The tragic historical cycle we’ve observed in the Roman Republic and Pre-Revolutionary France—where extreme wealth concentration preceded collapse—was rooted in the unconscious impulse to hoard. Our modern system has simply exchanged the latifundia and the King’s Land for controlling access to the means of livelihood.

I assert that our society has regressed to a state of Feudal Psychology. In Feudalism, the elite owned the Land and the masses were dependent; not quite free but not exactly slaves. In our society, the elites control the systems and the masses are locked into a state of serfdom enforced by debt, rent/mortgages, work-dependent health insurance, and unjustified lack.

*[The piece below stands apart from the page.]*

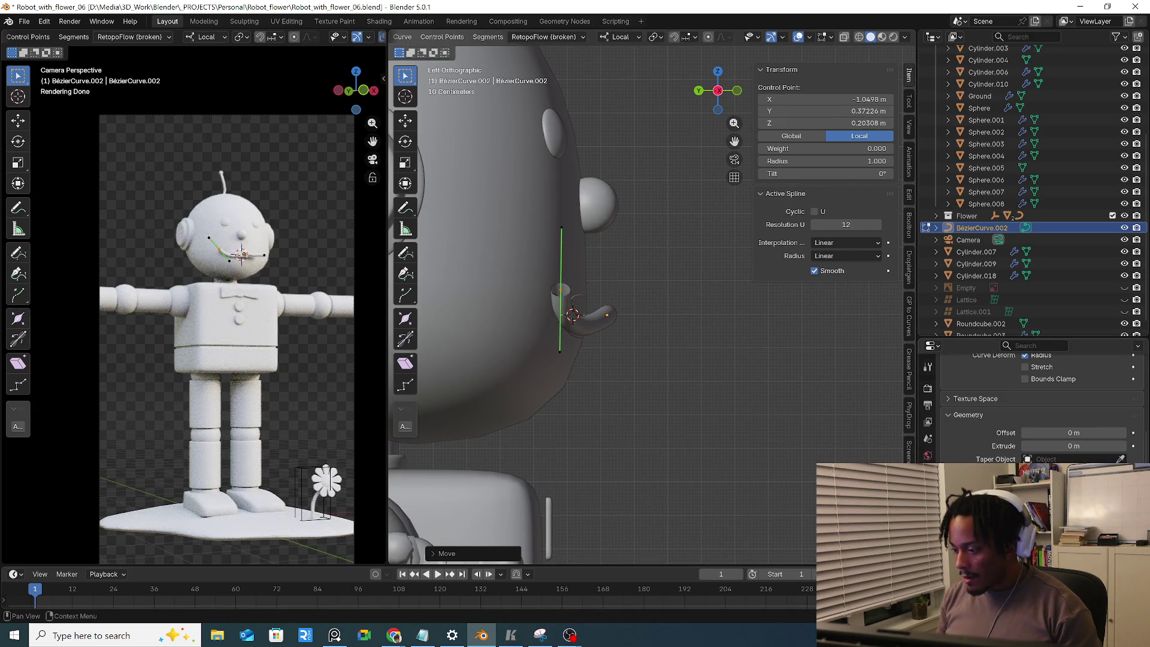
pyautogui.click(561, 289)
pyautogui.moveTo(761, 386); pyautogui.dragTo(760, 311, button='middle')
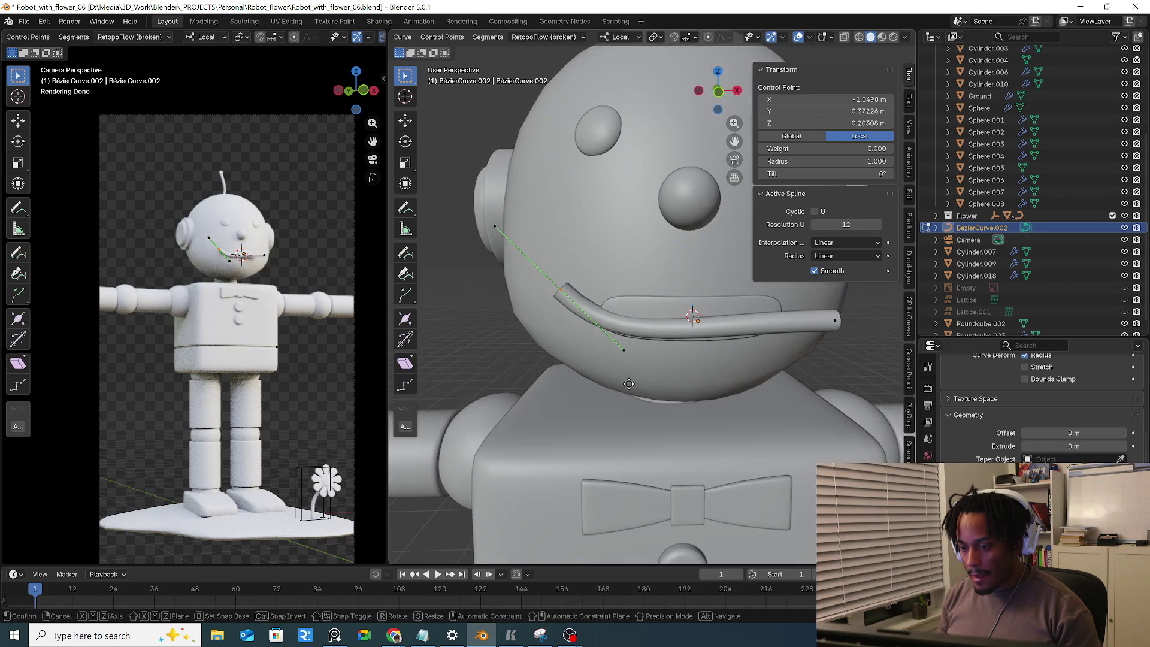
pyautogui.press('g')
pyautogui.click(763, 339)
pyautogui.press('Tab')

This system is an ancient configuration of dominance and submission dressed in modern costume. It is a massive block to Individuation, the process of becoming a unified, whole person, because it forces the vast majority to dedicate their entire lives to surviving the unconscious scarcity enforced by the apparatus of the extractive system.

Conclusion: Confronting the Lie

We are not poor; we are not lacking abundance; the planet is not running out of resources.

The fundamental shift, therefore, is recognizing the difference between physical resource limits and socially and politically enforced scarcity—the central mechanism of our extractive systems.

The dam holding back the flow of human and natural abundance is not made of steel or concrete, but of fear, delusion, and an archaic power complex. Our only path to collective flourishing is to bypass the band-aid fixes and confront the Collective Shadow of the system directly. We must affirm the reality it passionately denies: We have enough for all.

May we find the courage to confront the lie and reclaim the abundance that is already ours.